Use this page when you want to evaluate GROBID beyond one model and measure end-to-end extraction quality on real PDF/XML datasets.

Model-level vs end-to-end evaluation

There are two different evaluation layers:

  • model-level evaluation on annotated training data
  • end-to-end evaluation over full PDF extraction pipelines

End-to-end evaluation is the more realistic one for users because it includes:

  • PDF parsing noise
  • layout recovery errors
  • cascade error propagation
  • metadata normalization differences

Main datasets

The main public evaluation corpora are available through Zenodo:

  • PMC_sample_1943
  • biorxiv-10k-test-2000
  • PLOS_1000
  • eLife_984

The old docs also note that some datasets include extra annotations for structures such as funding or availability statements.

Expected directory layout

The evaluator expects one directory per article containing:

  • the PDF
  • a gold XML file

Typical pattern:

root/
article1/
article1.pdf
article1.nxml
article1.pub2tei.tei.xml
article2/
article2.pdf
article2.nxml
article2.pub2tei.tei.xml

Running JATS-based evaluation

From the repo root:

./gradlew jatsEval -Pp2t=ABS_PATH_TO_JATS_DATASET/DATASET -Prun=1

Set -Prun=0 if you want to evaluate already-generated outputs without re-running GROBID.

You can also evaluate a fraction of files:

./gradlew jatsEval -Pp2t=ABS_PATH_TO_JATS_DATASET/DATASET -Prun=0 -PfileRatio=0.1

Running Pub2TEI-based evaluation

./gradlew teiEval -Pp2t=ABS_PATH_TO_TEI/ -Prun=1

Again, -Prun=0 skips rerunning GROBID when outputs already exist.
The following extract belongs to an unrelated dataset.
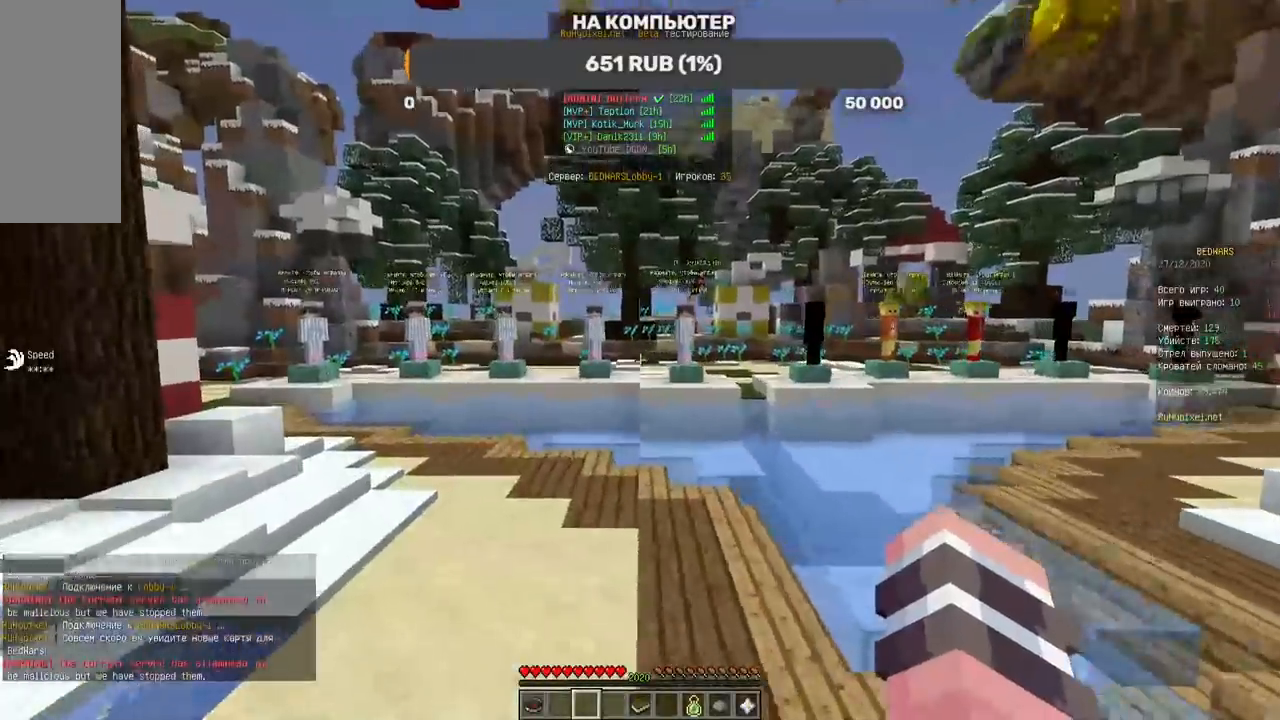
{"keys": ["a", "w"], "mouse": [], "events": []}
How to interpret the results

GROBID reports:

  • precision
  • recall
  • F1-score
  • field-level and instance-level views

The older methodology also compares several matching styles for textual fields:

  • strict
  • soft
  • relative Levenshtein
  • Ratcliff/Obershelp

These variants help show whether mismatches are structural or just formatting-level differences.

Important limits

Do not treat these numbers as perfect absolute truth.

Known issues include:

  • JATS/NLM can encode the same information in multiple ways
  • some gold XML references are only raw strings, which penalizes structured extraction unfairly
  • citation intervals in gold XML may omit intermediate references that GROBID expands correctly
  • PDF/XML character encoding differences can produce artificial mismatches
  • some fulltext annotations are too inconsistent for strong absolute claims

That is why these evaluations are best used as:

  • regression tracking
  • relative comparison over time
  • task-specific investigation